The problem involves comparing the wavelengths of specific lines in the Lyman and Balmer series for hydrogen and hydrogen-like ions. The Lyman series corresponds to transitions to the n=1 energy level, while the Balmer series corresponds to transitions to the n=2 level.

Key Concepts

  • Lyman Series: Transitions to n=1 (ultraviolet region).
  • Balmer Series: Transitions to n=2 (visible region).

Wavelength Calculation

The wavelength for the Lyman series can be calculated using the formula:

λ = RZ²(1/n₁² - 1/n₂²)

For the first line of the Lyman series (n₂=2, n₁=1):

λ₁ = RZ²(1/1² - 1/2²) = RZ²(1 - 1/4) = RZ²(3/4)

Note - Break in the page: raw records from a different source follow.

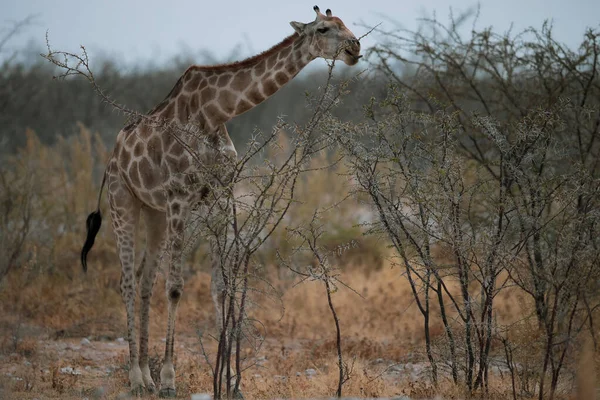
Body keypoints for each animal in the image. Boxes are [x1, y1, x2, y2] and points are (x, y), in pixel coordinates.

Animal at [79, 4, 360, 398]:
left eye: (346, 23)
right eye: (323, 29)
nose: (355, 48)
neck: (214, 113)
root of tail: (111, 160)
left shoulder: (221, 199)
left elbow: (221, 287)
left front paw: (229, 381)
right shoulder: (180, 198)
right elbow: (176, 288)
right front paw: (170, 380)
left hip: (154, 213)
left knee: (143, 279)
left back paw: (146, 376)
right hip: (125, 203)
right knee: (128, 282)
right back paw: (136, 377)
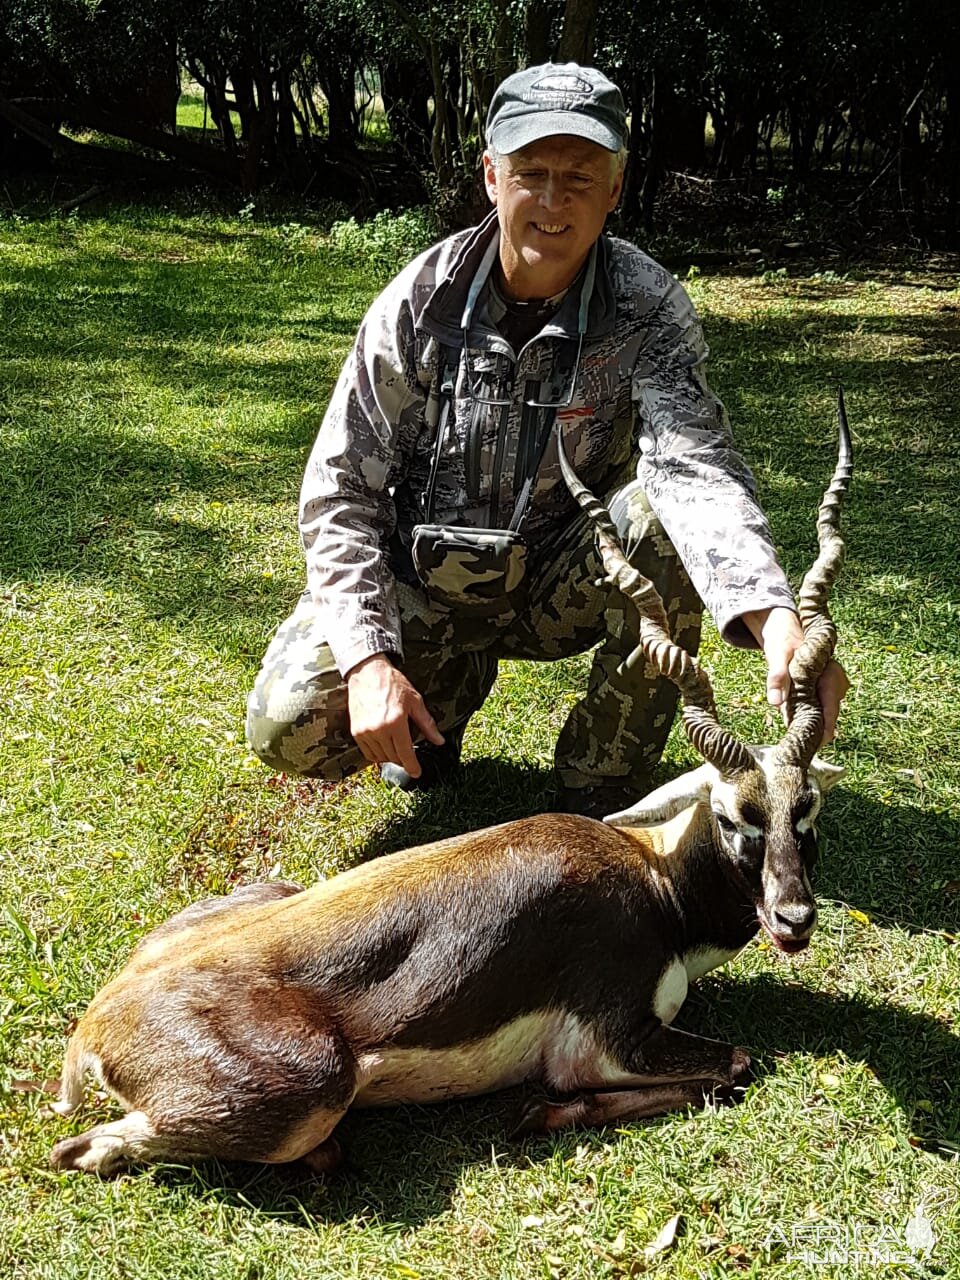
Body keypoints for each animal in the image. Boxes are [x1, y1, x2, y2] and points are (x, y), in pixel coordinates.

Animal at [48, 394, 855, 1172]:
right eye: (731, 816)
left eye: (806, 808)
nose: (793, 919)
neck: (658, 886)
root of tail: (99, 1023)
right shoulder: (608, 1042)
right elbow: (733, 1065)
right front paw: (539, 1112)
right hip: (313, 1089)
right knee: (80, 1151)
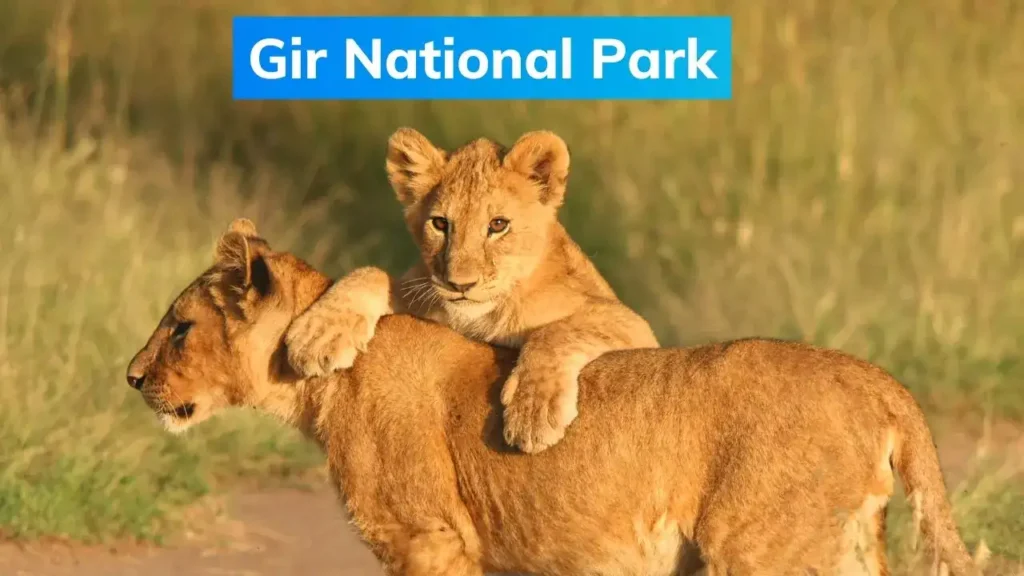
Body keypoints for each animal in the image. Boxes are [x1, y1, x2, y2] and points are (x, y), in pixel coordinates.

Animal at [125, 219, 981, 576]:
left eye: (180, 328)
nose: (131, 377)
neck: (317, 392)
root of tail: (874, 377)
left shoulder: (427, 539)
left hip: (758, 547)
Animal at [283, 127, 660, 454]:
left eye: (498, 225)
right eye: (440, 224)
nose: (460, 285)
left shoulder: (632, 324)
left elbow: (557, 331)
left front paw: (533, 413)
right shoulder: (423, 293)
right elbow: (372, 272)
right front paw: (317, 336)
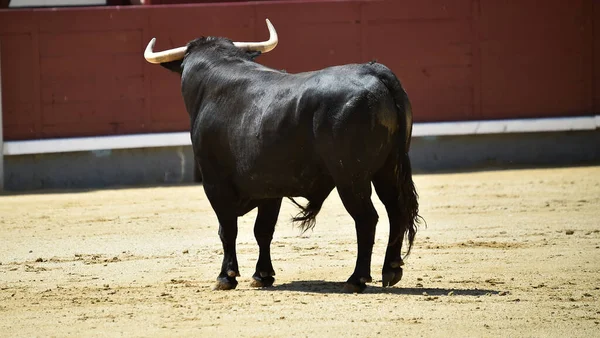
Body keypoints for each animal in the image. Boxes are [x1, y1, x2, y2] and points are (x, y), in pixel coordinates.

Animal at [159, 35, 422, 292]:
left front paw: (226, 277)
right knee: (395, 210)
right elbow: (263, 230)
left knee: (366, 219)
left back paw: (356, 278)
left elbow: (228, 230)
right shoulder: (269, 188)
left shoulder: (215, 184)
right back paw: (391, 269)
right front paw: (262, 275)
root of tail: (374, 71)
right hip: (388, 169)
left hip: (350, 178)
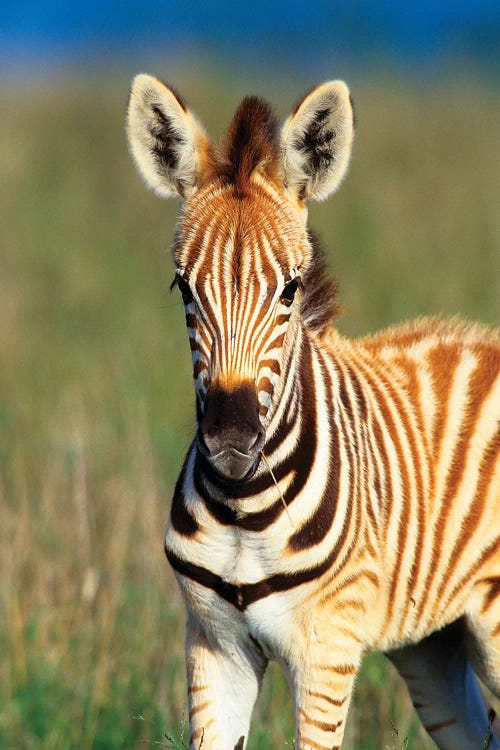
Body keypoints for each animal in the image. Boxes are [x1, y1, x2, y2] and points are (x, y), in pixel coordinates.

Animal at [126, 73, 500, 748]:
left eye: (290, 290)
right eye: (184, 288)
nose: (230, 437)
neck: (242, 511)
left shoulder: (327, 648)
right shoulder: (213, 646)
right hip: (434, 644)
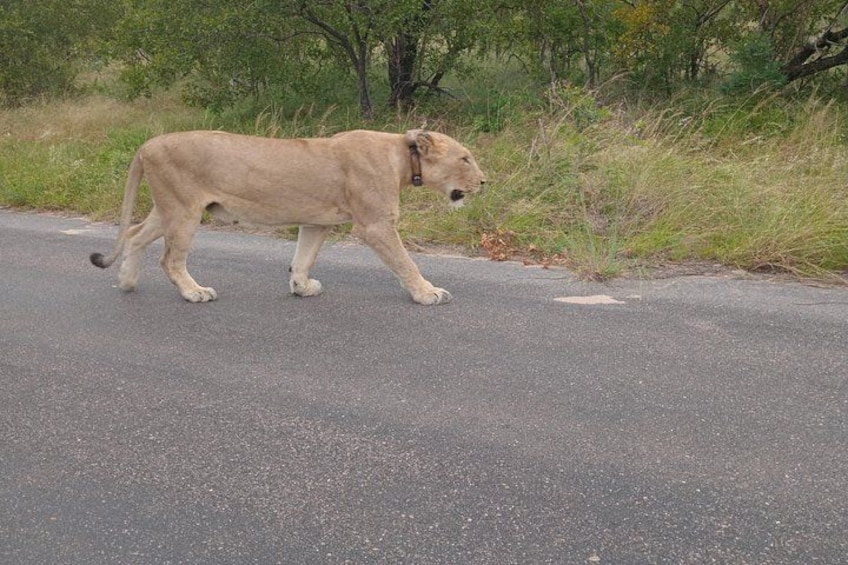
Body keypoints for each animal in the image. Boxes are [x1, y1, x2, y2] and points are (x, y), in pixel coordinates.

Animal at [90, 129, 486, 304]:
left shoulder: (316, 222)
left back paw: (127, 282)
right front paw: (428, 293)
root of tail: (147, 144)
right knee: (170, 259)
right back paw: (194, 292)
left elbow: (303, 258)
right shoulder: (375, 225)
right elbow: (406, 263)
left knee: (135, 234)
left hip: (168, 208)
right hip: (184, 210)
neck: (404, 158)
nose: (485, 182)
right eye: (465, 158)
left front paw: (301, 287)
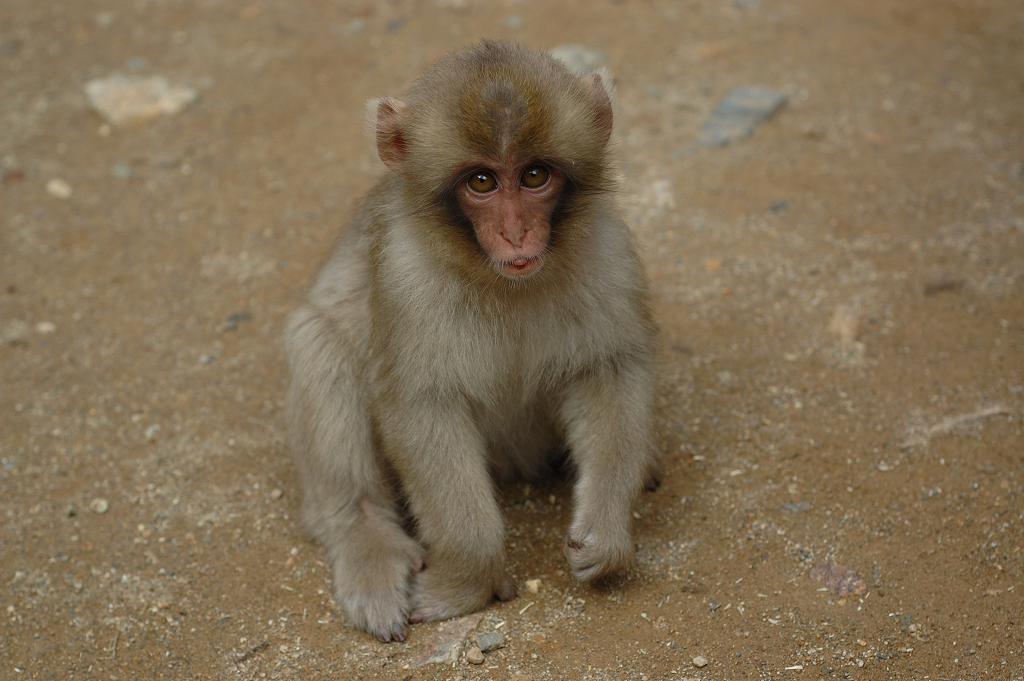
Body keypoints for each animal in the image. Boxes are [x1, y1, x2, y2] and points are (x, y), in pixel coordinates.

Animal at [286, 39, 655, 639]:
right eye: (481, 182)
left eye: (534, 175)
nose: (516, 233)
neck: (500, 280)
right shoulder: (406, 277)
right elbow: (421, 404)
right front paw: (467, 582)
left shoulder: (607, 250)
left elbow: (610, 370)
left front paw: (604, 531)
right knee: (320, 345)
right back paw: (365, 540)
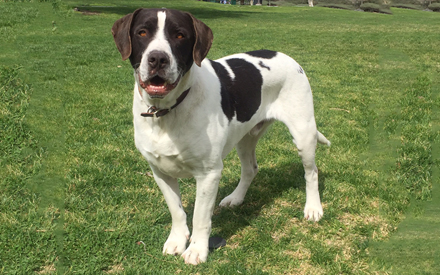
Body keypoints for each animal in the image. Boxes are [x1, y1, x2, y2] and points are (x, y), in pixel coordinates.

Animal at [111, 8, 328, 266]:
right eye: (142, 32)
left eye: (180, 35)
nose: (157, 59)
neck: (167, 110)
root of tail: (286, 56)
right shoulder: (160, 171)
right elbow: (176, 210)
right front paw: (177, 240)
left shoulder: (208, 174)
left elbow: (200, 217)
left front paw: (197, 250)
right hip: (245, 138)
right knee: (251, 169)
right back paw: (236, 198)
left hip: (303, 133)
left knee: (311, 172)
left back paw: (313, 208)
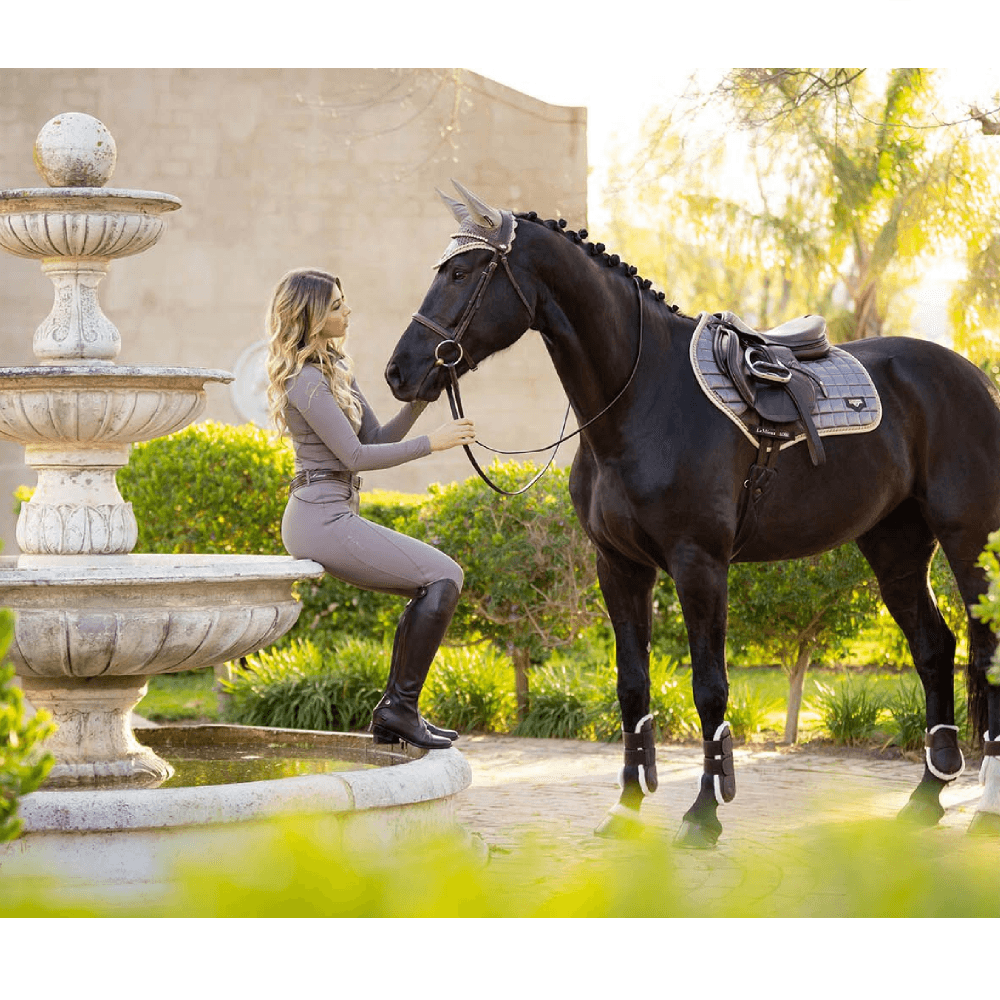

For the second line of the Balmer series (n₂=3, n₁=2):

λ₂ = RZ²(1/2² - 1/3²) = RZ²(1/4 - 1/9) = RZ²(5/36)

Setting the Wavelengths Equal

Since the problem states that these wavelengths are equal:

RZ²(3/4) = RZ²(5/36)

Solving for Z

Canceling RZ² from both sides (assuming Z is not zero):

3/4 = 5/36

Cross-multiplying gives:

3 * 36 = 5 * 4

108 = 20, which is incorrect.

Instead, we should find Z such that:

3/4 = 5/(36Z²)

Cross-multiplying leads to:

3 * 36Z² = 20

Z² = 20/108 = 5/27

Z = √(5/27) which simplifies to Z = 2.

Final Answer

The atomic number Z of the hydrogen-like ion is 2.